Tras la aprobación del plan B de reforma electoral que ya está a discusión y análisis en la Cámara de Diputados, se tendrá que abrir un proceso derivación hacia los estados y municipios, porque de lo que se trata es lograr una burocracia más austera y redistribución más justa de los recursos, el principio es simple, menos privilegios burocráticos y más inversión en la gente, porque durante décadas innecesariamente se ha encarecido el sistema político por los elevados privilegios a senadores, diputados federales, diputaciones locales, regidurías y sindicaturas, hasta a los partidos políticos con prerrogativas que son desmesura, un colectivo de inmoralidades que no corresponden a la austeridad republicana que la Presidenta de la República, Claudia Sheinbaum promueve para mejorar las condiciones sociales.

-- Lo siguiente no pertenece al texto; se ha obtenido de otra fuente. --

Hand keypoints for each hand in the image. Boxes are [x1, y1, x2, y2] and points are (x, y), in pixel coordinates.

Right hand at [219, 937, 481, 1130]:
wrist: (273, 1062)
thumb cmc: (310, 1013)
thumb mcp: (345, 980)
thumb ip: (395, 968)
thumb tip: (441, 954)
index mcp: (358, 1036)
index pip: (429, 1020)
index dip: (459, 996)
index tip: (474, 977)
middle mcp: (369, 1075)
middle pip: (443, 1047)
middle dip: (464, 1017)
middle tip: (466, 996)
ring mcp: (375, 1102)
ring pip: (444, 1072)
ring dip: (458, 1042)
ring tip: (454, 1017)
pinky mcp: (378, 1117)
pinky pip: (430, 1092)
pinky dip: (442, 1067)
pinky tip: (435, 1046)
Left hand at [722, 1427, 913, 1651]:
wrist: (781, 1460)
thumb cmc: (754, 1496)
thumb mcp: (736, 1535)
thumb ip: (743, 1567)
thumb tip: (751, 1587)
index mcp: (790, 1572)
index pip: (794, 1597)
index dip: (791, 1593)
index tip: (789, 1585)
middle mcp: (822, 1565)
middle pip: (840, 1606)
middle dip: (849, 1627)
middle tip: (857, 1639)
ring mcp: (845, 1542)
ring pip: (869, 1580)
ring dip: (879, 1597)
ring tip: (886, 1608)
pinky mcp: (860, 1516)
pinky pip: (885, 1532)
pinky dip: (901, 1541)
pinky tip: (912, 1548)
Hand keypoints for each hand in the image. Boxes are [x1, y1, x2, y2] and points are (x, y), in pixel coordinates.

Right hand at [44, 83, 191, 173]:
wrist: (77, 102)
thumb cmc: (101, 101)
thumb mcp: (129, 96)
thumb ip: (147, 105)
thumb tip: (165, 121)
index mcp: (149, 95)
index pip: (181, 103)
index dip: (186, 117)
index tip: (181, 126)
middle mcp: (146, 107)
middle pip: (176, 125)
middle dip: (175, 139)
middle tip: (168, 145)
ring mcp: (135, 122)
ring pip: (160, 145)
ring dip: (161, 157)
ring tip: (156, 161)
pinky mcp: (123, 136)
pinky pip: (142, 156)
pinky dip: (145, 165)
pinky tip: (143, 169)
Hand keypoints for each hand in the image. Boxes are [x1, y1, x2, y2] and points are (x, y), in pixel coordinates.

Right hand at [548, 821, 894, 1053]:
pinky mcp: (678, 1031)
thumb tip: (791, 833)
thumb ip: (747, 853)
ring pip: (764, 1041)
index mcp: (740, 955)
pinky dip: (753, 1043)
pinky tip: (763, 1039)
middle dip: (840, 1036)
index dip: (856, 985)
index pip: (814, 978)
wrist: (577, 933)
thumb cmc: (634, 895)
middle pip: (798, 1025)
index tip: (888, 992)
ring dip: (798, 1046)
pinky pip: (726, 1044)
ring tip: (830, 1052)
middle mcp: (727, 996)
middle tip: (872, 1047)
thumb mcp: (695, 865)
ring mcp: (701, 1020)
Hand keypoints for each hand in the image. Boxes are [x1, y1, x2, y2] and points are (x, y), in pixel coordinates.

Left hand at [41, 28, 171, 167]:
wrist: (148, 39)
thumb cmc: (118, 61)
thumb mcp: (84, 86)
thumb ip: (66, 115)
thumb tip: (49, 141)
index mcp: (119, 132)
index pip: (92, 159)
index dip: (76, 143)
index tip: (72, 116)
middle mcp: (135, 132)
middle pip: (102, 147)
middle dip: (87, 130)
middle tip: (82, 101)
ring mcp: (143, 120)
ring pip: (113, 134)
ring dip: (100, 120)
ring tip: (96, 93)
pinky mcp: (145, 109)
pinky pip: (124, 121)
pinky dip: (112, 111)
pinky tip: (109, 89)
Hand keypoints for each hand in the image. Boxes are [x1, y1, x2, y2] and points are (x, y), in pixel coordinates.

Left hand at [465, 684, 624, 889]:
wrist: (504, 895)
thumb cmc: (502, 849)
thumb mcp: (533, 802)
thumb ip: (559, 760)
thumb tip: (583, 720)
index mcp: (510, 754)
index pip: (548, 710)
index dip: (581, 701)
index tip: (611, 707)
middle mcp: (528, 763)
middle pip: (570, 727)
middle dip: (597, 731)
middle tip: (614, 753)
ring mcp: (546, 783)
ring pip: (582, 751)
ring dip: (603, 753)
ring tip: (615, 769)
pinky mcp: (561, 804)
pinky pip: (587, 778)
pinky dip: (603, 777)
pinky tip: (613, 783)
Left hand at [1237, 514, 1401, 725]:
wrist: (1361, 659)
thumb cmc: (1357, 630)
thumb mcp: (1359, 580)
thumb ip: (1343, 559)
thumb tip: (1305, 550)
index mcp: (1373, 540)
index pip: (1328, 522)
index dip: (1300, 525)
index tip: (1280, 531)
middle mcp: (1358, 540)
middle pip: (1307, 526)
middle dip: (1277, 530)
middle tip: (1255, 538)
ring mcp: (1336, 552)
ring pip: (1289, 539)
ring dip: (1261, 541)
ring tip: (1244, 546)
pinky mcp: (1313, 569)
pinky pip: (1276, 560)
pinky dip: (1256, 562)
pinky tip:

La expectativa estará sobre los cambios legislativos que sean impulsados, si el gobernador David Monreal ya emitió su respaldo al plan de austeridad que contempla recortar el presupuesto a la Legislatura y de las regidurías en los 58 ayuntamientos, deberá adecuar las leyes a las modificaciones del plan B presidencial, lo que significa combatir en serio y con realismo los excesos burocráticos y garantizar que los recursos públicos se utilicen con responsabilidad en beneficio del pueblo zacatecano a través de obras de auténtico servicio colectivo.
La exhibición que se hizo en la conferencia del pueblo, acerca del costo de más de 12 millones de pesos anuales por diputado local de Zacatecas, tiene que ponderarse, revisarse y ajustarse; cierto, no todo se orienta en favor del legislador, porque hay gastos administrativos para cada caso, pero sin que nadie “se chupe el dedo” bien sabe la gente que los representantes populares ganan mucho más y son mucho menos sus resultados, forman parte de esa burocracia dorada en la que también entran los alcaldes, magistrados y los funcionarios del gabinete, que todos juntos y cada sexenio conforman otra camada más de nuevos ricos del estado, como así se suceden cada sexenio.
Consecuencias de esas modificaciones legislativas que se extenderán por todos los estados, aquí en Zacatecas se tendrá que reflexionar, razonar, analizar y decidir sobre una drástica reducción en el congreso estatal que se compone de 30 diputaciones, de manera que analistas y observadores contemplan que pueda ser una notable reducción a 15 o 18 diputaciones e incluso, con racionalidad y en atención a las prioridades que marca la austeridad republicana, debe proponerse diferir la construcción de la nueva sede del Palacio Legislativo que provocará gasto millonario. Son los impactos de esperarse una vez aprobada la legislación federal y por su adecuación estatal.
Al mismo tiempo que avanzan los cambios para cancelar las pensiones doradas en PEMEX, la CFE y otras instituciones, con asignaciones mensuales hasta de más de un millón de pesos a ex funcionarios, se caminará hacia estados y municipios para acabar con los inmensos privilegios burocráticos, que se ponga tope a los gastos de diputados federales, senadores, diputados locales, regidores, alcaldes, y magistrados. Por décadas, hay casos muy sonados y muy vistos, de gobernadores, senadores, diputados y de esa clase de políticos, que se han enriquecido con dietas, sueldos, bonos, compensaciones y herramientas que son torcidas hacia los bolsillos o cuentas bancarias.